My vision, all dull grays and lackluster blacks, narrowed until all I could see was the gun. If I could get the gun away from him, we might have a chance. He was good at fighting, but there were two of us, and if he didn’t have the gun we might be able to overpower him.
It was the only chance we had. I tensed my muscles, studied the angles, and got ready.
The next time he turned halfway I went for him, but he was fast, so fucking fast, and he had me on my back with his foot on my chest, pressing down so I could hardly breathe.
He didn’t point the gun at me. He pointed it at Keith and looked right into my face.
“I only wanted you. You were the plan. I used to watch you sitting at the bar, so fucking smug, like you were above it, like you were better than everyone else there.”
I gasped, struggling for breath, trying to wrench his leg away. “Let them go, then! They didn’t do anything wrong, let them go. Please!”
“Oh, it’s too late for that. I saw you. I saw you, when you thought no one was looking. You were there the whole time thinking you were better than us, and you’re not, you’re not better than me. And now you’ve gotten them killed, too.” He leaned down harder, so hard I thought he’d break my ribs. “You’re not better than me!”
The weight on my chest disappeared, and I didn’t have time to be grateful before he was kicking me. Again, and again. “Why can’t you be normal, like me, like they were before you
?” I curled instinctively, trying to absorb the blows, when suddenly I heard a shout.
The gun fired. I ducked my head and covered it with my arms, but the gun fired again, and I couldn’t lie there while some madman shot up my home. I raised up my head, and Keith— Oh god—
He was lying by the dining room table. No pool of blood, but it was such a small gun. I scrambled across the floor—
“Don’t fucking move!”
I froze, fingers inches away from Keith’s body. He was breathing—I could see his chest rising and falling—but he was very, very still.
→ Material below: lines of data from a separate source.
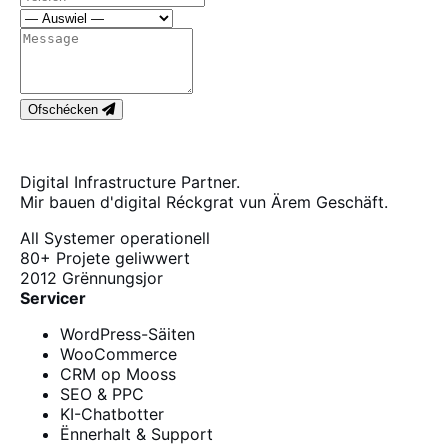
Ofschécken
Digital Infrastructure Partner.
Mir bauen d'digital Réckgrat vun Ärem Geschäft.
All Systemer operationell
80+
Projete geliwwert
2012
Grënnungsjor
Servicer
WordPress-Säiten
WooCommerce
CRM op Mooss
SEO & PPC
KI-Chatbotter
Ënnerhalt & Support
“You fucking whore! You little twink bitch!” This time Joey wasn’t kicking or hitting someone else; the gun waved precariously while his other hand, fisted, slammed into his own head. “Goddamn it, goddamn it, fuck! You don’t understand!”
Keith had gone for him with a candlestick, which now lay just beyond his body. The seconds it had taken him to grab a weapon were probably why he hadn’t managed much more than seriously pissing Joey off, but something had shifted; Joey’s energy, which had been solely externally focused before, was now wildly unbalanced.
“I’m making things better, damn you! I’m fixing it! I am a proud gay man and I’m sick of seeing the fucking freaks everywhere like they’re normal!” He was shaking, and the barrel of the gun had me transfixed. He’d shot twice. Did a gun that small have six bullets, or was I making that up from too many TV shows? Could I get him to shoot more if I jumped at him? Probably, since he was so unstable, but I couldn’t guarantee he wouldn’t hit Josh or Keith.
I really wanted to touch Keith, who was so close. Was he unconscious? I couldn’t rule out that he might have been shot, but his breathing was even and rhythmic and fast.
He was awake. And lying there.
If this were a movie, what would happen next? One of us would be the distraction while the other would attack. What would Cary do? I tried to breathe slowly and brace myself, waiting for an opening.
Joey’s rambling was getting more intense, with interjections of fuck and unnatural at varying intervals. He was a monster with a plan, with a code, with a goal in mind.